WORK ORDER: Find "cầu của khách" below and begin at its line; stop after the line with "Il est important de se rappeler que chaque". Output those lines exactly, without pictures.

EXTRACTED INFORMATION:
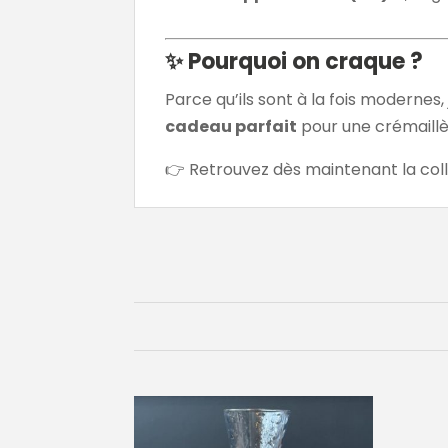
✨ Pourquoi on craque ?
Parce qu’ils sont à la fois modernes,
cadeau parfait
pour une crémaillère
👉 Retrouvez dès maintenant la col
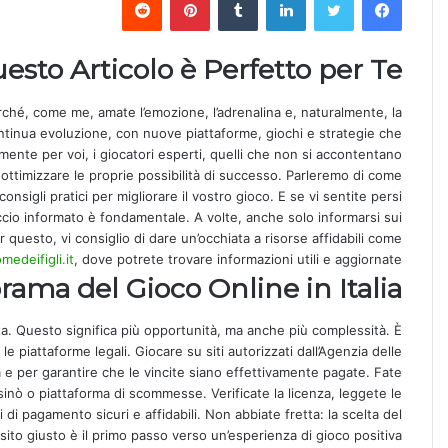
esto Articolo è Perfetto per Te
perché, come me, amate l’emozione, l’adrenalina e, naturalmente, la
continua evoluzione, con nuove piattaforme, giochi e strategie che
te per voi, i giocatori esperti, quelli che non si accontentano
 ottimizzare le proprie possibilità di successo. Parleremo di come
nsigli pratici per migliorare il vostro gioco. E se vi sentite persi
ccio informato è fondamentale. A volte, anche solo informarsi sui
er questo, vi consiglio di dare un’occhiata a risorse affidabili come
edeifigli.it
, dove potrete trovare informazioni utili e aggiornate.
ama del Gioco Online in Italia
cita. Questo significa più opportunità, ma anche più complessità. È
e piattaforme legali. Giocare su siti autorizzati dall’Agenzia delle
e per garantire che le vincite siano effettivamente pagate. Fate
sinò o piattaforma di scommesse. Verificate la licenza, leggete le
i di pagamento sicuri e affidabili. Non abbiate fretta: la scelta del
sito giusto è il primo passo verso un’esperienza di gioco positiva.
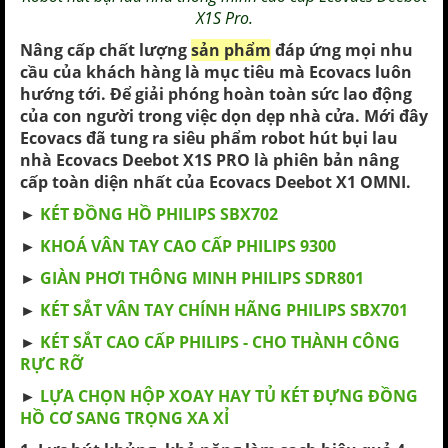
X1S Pro.
Nâng cấp chất lượng
sản phẩm
đáp ứng mọi nhu
cầu của khách hàng là mục tiêu mà Ecovacs luôn
hướng tới. Để giải phóng hoàn toàn sức lao động
của con người trong việc dọn dẹp nhà cửa. Mới đây
Ecovacs đã tung ra siêu phẩm robot hút bụi lau
nhà Ecovacs Deebot X1S PRO là phiên bản nâng
cấp toàn diện nhất của Ecovacs Deebot X1 OMNI.
►
KÉT ĐỒNG HỒ PHILIPS SBX702
►
KHOÁ VÂN TAY CAO CẤP PHILIPS 9300
►
GIÀN PHƠI THÔNG MINH PHILIPS SDR801
►
KÉT SẮT VÂN TAY CHÍNH HÃNG PHILIPS SBX701
►
KÉT SẮT CAO CẤP PHILIPS - CHO THÀNH CÔNG
RỰC RỠ
►
LỰA CHỌN HỘP XOAY HAY TỦ KÉT ĐỰNG ĐỒNG
HỒ CƠ SANG TRỌNG XA XỈ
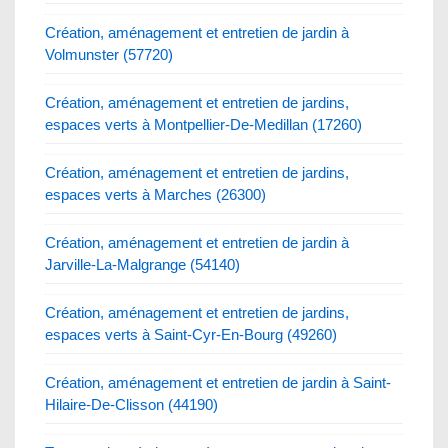
Création, aménagement et entretien de jardin à
Volmunster (57720)
Création, aménagement et entretien de jardins,
espaces verts à Montpellier-De-Medillan (17260)
Création, aménagement et entretien de jardins,
espaces verts à Marches (26300)
Création, aménagement et entretien de jardin à
Jarville-La-Malgrange (54140)
Création, aménagement et entretien de jardins,
espaces verts à Saint-Cyr-En-Bourg (49260)
Création, aménagement et entretien de jardin à Saint-
Hilaire-De-Clisson (44190)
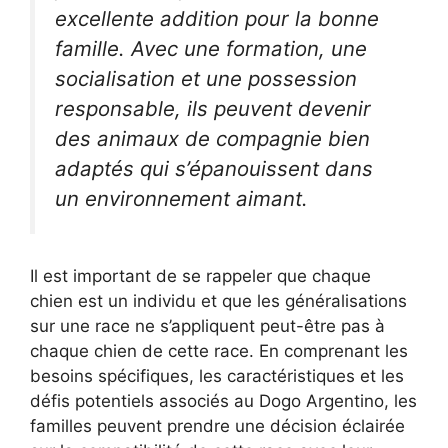
excellente addition pour la bonne
famille. Avec une formation, une
socialisation et une possession
responsable, ils peuvent devenir
des animaux de compagnie bien
adaptés qui s’épanouissent dans
un environnement aimant.
Il est important de se rappeler que chaque
chien est un individu et que les généralisations
sur une race ne s’appliquent peut-être pas à
chaque chien de cette race. En comprenant les
besoins spécifiques, les caractéristiques et les
défis potentiels associés au Dogo Argentino, les
familles peuvent prendre une décision éclairée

RESPONSE:
cầu của khách hàng là mục tiêu mà Ecovacs luôn
hướng tới. Để giải phóng hoàn toàn sức lao động
của con người trong việc dọn dẹp nhà cửa. Mới đây
Ecovacs đã tung ra siêu phẩm robot hút bụi lau
nhà Ecovacs Deebot X1S PRO là phiên bản nâng
cấp toàn diện nhất của Ecovacs Deebot X1 OMNI.
►
KÉT ĐỒNG HỒ PHILIPS SBX702
►
KHOÁ VÂN TAY CAO CẤP PHILIPS 9300
►
GIÀN PHƠI THÔNG MINH PHILIPS SDR801
►
KÉT SẮT VÂN TAY CHÍNH HÃNG PHILIPS SBX701
►
KÉT SẮT CAO CẤP PHILIPS - CHO THÀNH CÔNG
RỰC RỠ
►
LỰA CHỌN HỘP XOAY HAY TỦ KÉT ĐỰNG ĐỒNG
HỒ CƠ SANG TRỌNG XA XỈ
Création, aménagement et entretien de jardin à
Volmunster (57720)
Création, aménagement et entretien de jardins,
espaces verts à Montpellier-De-Medillan (17260)
Création, aménagement et entretien de jardins,
espaces verts à Marches (26300)
Création, aménagement et entretien de jardin à
Jarville-La-Malgrange (54140)
Création, aménagement et entretien de jardins,
espaces verts à Saint-Cyr-En-Bourg (49260)
Création, aménagement et entretien de jardin à Saint-
Hilaire-De-Clisson (44190)
excellente addition pour la bonne
famille. Avec une formation, une
socialisation et une possession
responsable, ils peuvent devenir
des animaux de compagnie bien
adaptés qui s’épanouissent dans
un environnement aimant.
Il est important de se rappeler que chaque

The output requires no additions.